#### WORK INSTRUCTION:
Every line of the entries below from the one containing "To Go licensed?" to the one containing "Windows To Go allows", both ends included, must be written out exactly. No other line belongs in the answer.

-------

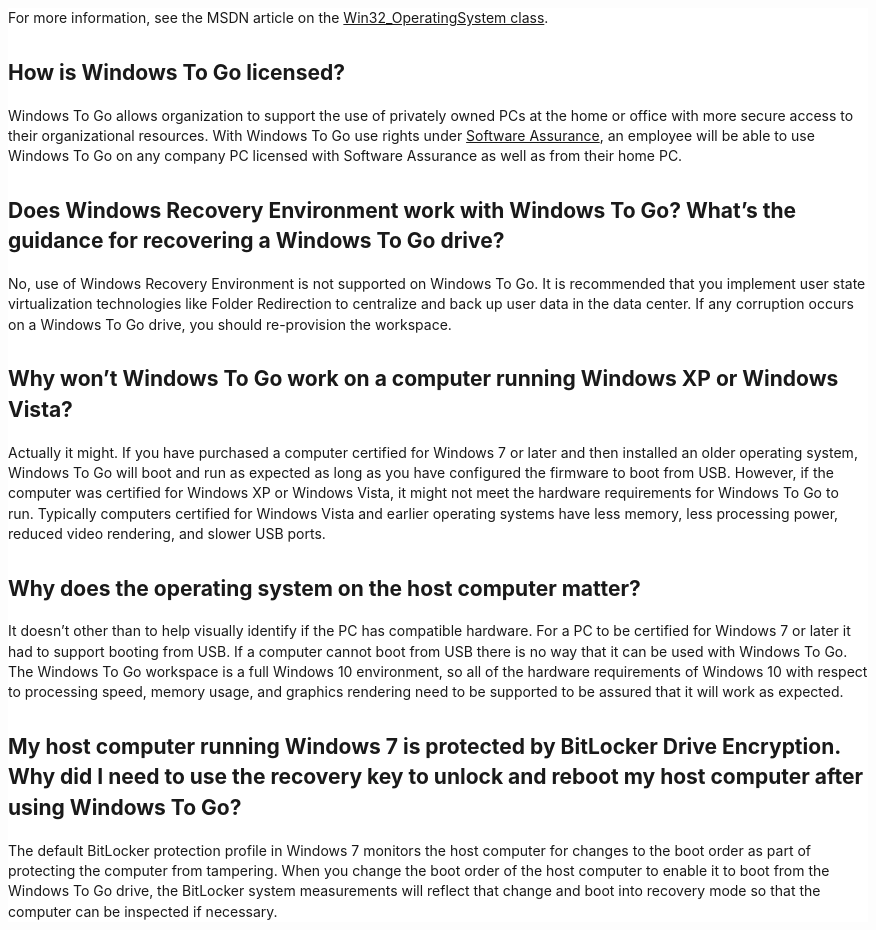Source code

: For more information, see the MSDN article on the [Win32\_OperatingSystem class](http://go.microsoft.com/fwlink/p/?LinkId=619059).

## <a href="" id="wtg-faq-lic"></a>How is Windows To Go licensed?


Windows To Go allows organization to support the use of privately owned PCs at the home or office with more secure access to their organizational resources. With Windows To Go use rights under [Software Assurance](http://go.microsoft.com/fwlink/p/?LinkId=619062), an employee will be able to use Windows To Go on any company PC licensed with Software Assurance as well as from their home PC.

## <a href="" id="wtg-faq-recovery"></a>Does Windows Recovery Environment work with Windows To Go? What’s the guidance for recovering a Windows To Go drive?


No, use of Windows Recovery Environment is not supported on Windows To Go. It is recommended that you implement user state virtualization technologies like Folder Redirection to centralize and back up user data in the data center. If any corruption occurs on a Windows To Go drive, you should re-provision the workspace.

## <a href="" id="wtg-faq-oldos"></a>Why won’t Windows To Go work on a computer running Windows XP or Windows Vista?


Actually it might. If you have purchased a computer certified for Windows 7 or later and then installed an older operating system, Windows To Go will boot and run as expected as long as you have configured the firmware to boot from USB. However, if the computer was certified for Windows XP or Windows Vista, it might not meet the hardware requirements for Windows To Go to run. Typically computers certified for Windows Vista and earlier operating systems have less memory, less processing power, reduced video rendering, and slower USB ports.

## <a href="" id="wtg-faq-oldos2"></a>Why does the operating system on the host computer matter?


It doesn’t other than to help visually identify if the PC has compatible hardware. For a PC to be certified for Windows 7 or later it had to support booting from USB. If a computer cannot boot from USB there is no way that it can be used with Windows To Go. The Windows To Go workspace is a full Windows 10 environment, so all of the hardware requirements of Windows 10 with respect to processing speed, memory usage, and graphics rendering need to be supported to be assured that it will work as expected.

## <a href="" id="wtg-faq-blreckey"></a>My host computer running Windows 7 is protected by BitLocker Drive Encryption. Why did I need to use the recovery key to unlock and reboot my host computer after using Windows To Go?


The default BitLocker protection profile in Windows 7 monitors the host computer for changes to the boot order as part of protecting the computer from tampering. When you change the boot order of the host computer to enable it to boot from the Windows To Go drive, the BitLocker system measurements will reflect that change and boot into recovery mode so that the computer can be inspected if necessary.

-------

#### TASK ANSWER:
## <a href="" id="wtg-faq-lic"></a>How is Windows To Go licensed?


Windows To Go allows organization to support the use of privately owned PCs at the home or office with more secure access to their organizational resources. With Windows To Go use rights under [Software Assurance](http://go.microsoft.com/fwlink/p/?LinkId=619062), an employee will be able to use Windows To Go on any company PC licensed with Software Assurance as well as from their home PC.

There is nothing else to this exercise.